* _Exercise details_
If an entry holds a picture, leave the picture out and output everything else exactly.

-=-=-

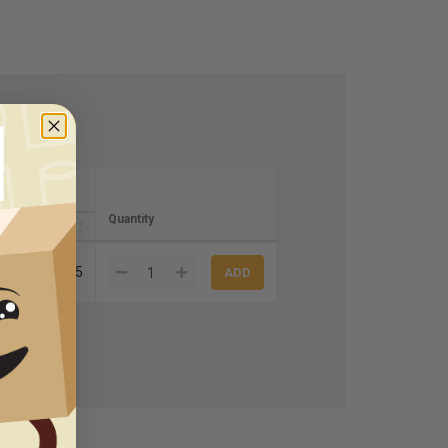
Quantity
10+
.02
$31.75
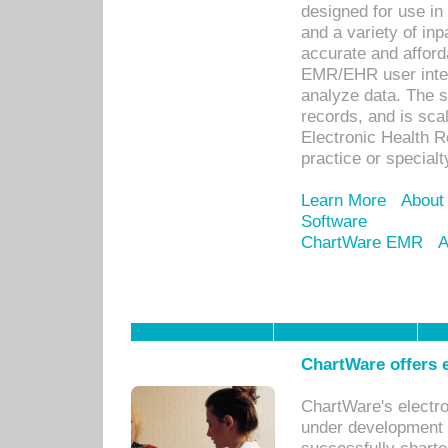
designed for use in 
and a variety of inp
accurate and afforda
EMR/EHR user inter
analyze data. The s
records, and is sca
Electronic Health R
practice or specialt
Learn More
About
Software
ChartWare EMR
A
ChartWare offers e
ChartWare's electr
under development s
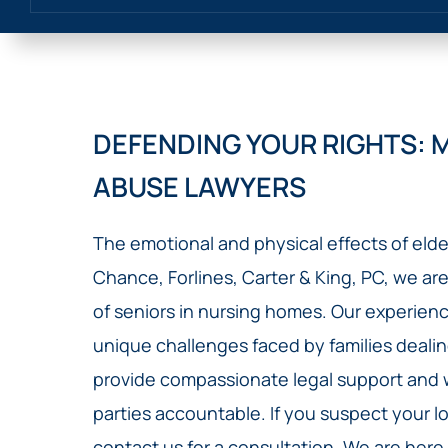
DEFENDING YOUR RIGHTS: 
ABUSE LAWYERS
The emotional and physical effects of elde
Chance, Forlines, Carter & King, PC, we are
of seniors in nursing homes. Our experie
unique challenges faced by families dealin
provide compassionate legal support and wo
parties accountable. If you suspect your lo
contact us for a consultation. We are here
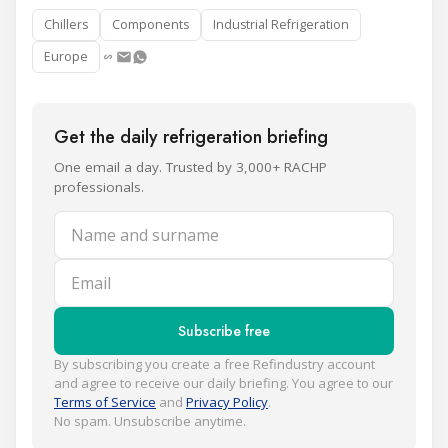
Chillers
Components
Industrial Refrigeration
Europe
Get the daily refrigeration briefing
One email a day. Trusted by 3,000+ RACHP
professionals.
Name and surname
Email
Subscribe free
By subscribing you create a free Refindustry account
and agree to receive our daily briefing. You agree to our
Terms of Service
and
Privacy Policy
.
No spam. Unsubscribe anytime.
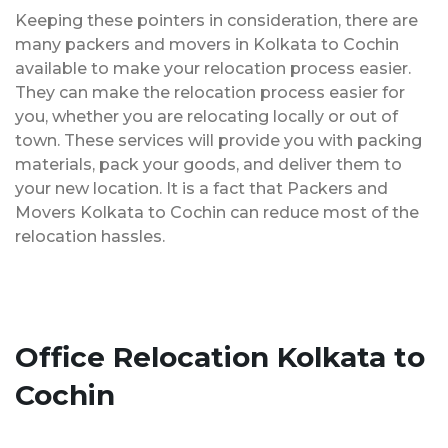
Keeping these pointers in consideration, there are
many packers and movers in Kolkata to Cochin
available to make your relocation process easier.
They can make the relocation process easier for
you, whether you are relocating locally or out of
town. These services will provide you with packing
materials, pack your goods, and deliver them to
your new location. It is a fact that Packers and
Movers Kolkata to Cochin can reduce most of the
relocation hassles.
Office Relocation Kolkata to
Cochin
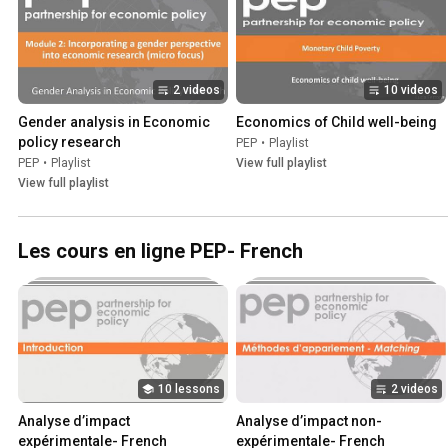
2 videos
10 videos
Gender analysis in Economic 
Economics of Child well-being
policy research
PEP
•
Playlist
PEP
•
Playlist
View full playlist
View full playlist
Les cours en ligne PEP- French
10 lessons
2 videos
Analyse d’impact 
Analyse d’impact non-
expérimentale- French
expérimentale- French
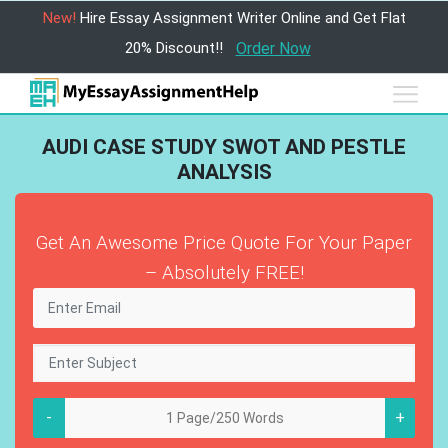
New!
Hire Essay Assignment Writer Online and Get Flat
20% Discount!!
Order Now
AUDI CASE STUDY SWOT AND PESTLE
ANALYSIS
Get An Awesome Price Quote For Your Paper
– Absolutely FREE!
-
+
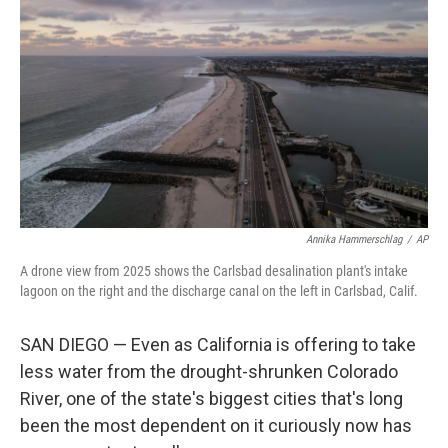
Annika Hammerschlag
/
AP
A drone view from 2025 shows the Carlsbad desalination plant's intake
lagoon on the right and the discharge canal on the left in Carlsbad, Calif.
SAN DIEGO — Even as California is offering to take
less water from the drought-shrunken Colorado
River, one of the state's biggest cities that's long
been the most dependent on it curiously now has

-=-=-

* _Written response_
Quantity
10+
.02
$31.75
designed for use in 
and a variety of inp
accurate and afforda
EMR/EHR user inter
analyze data. The s
records, and is sca
Electronic Health R
practice or specialt
Learn More
About
Software
ChartWare EMR
A
ChartWare offers e
ChartWare's electr
under development s
DEFENDING YOUR RIGHTS: 
ABUSE LAWYERS
The emotional and physical effects of elde
Chance, Forlines, Carter & King, PC, we are
of seniors in nursing homes. Our experie
unique challenges faced by families dealin
provide compassionate legal support and wo
parties accountable. If you suspect your lo
contact us for a consultation. We are here
Chillers
Components
Industrial Refrigeration
Europe
Get the daily refrigeration briefing
One email a day. Trusted by 3,000+ RACHP
professionals.
Name and surname
Email
Subscribe free
By subscribing you create a free Refindustry account
and agree to receive our daily briefing. You agree to our
Terms of Service
and
Privacy Policy
.
No spam. Unsubscribe anytime.
Keeping these pointers in consideration, there are
many packers and movers in Kolkata to Cochin
available to make your relocation process easier.
They can make the relocation process easier for
you, whether you are relocating locally or out of
town. These services will provide you with packing
materials, pack your goods, and deliver them to
your new location. It is a fact that Packers and
Movers Kolkata to Cochin can reduce most of the
relocation hassles.
Office Relocation Kolkata to
Cochin
2 videos
10 videos
Gender analysis in Economic 
Economics of Child well-being
policy research
PEP
•
Playlist
PEP
•
Playlist
View full playlist
View full playlist
Les cours en ligne PEP- French
10 lessons
2 videos
Analyse d’impact 
Analyse d’impact non-
expérimentale- French
expérimentale- French
New!
Hire Essay Assignment Writer Online and Get Flat
20% Discount!!
Order Now
AUDI CASE STUDY SWOT AND PESTLE
ANALYSIS
Get An Awesome Price Quote For Your Paper
– Absolutely FREE!
-
+
Annika Hammerschlag
/
AP
A drone view from 2025 shows the Carlsbad desalination plant's intake
lagoon on the right and the discharge canal on the left in Carlsbad, Calif.
SAN DIEGO — Even as California is offering to take
less water from the drought-shrunken Colorado
River, one of the state's biggest cities that's long
been the most dependent on it curiously now has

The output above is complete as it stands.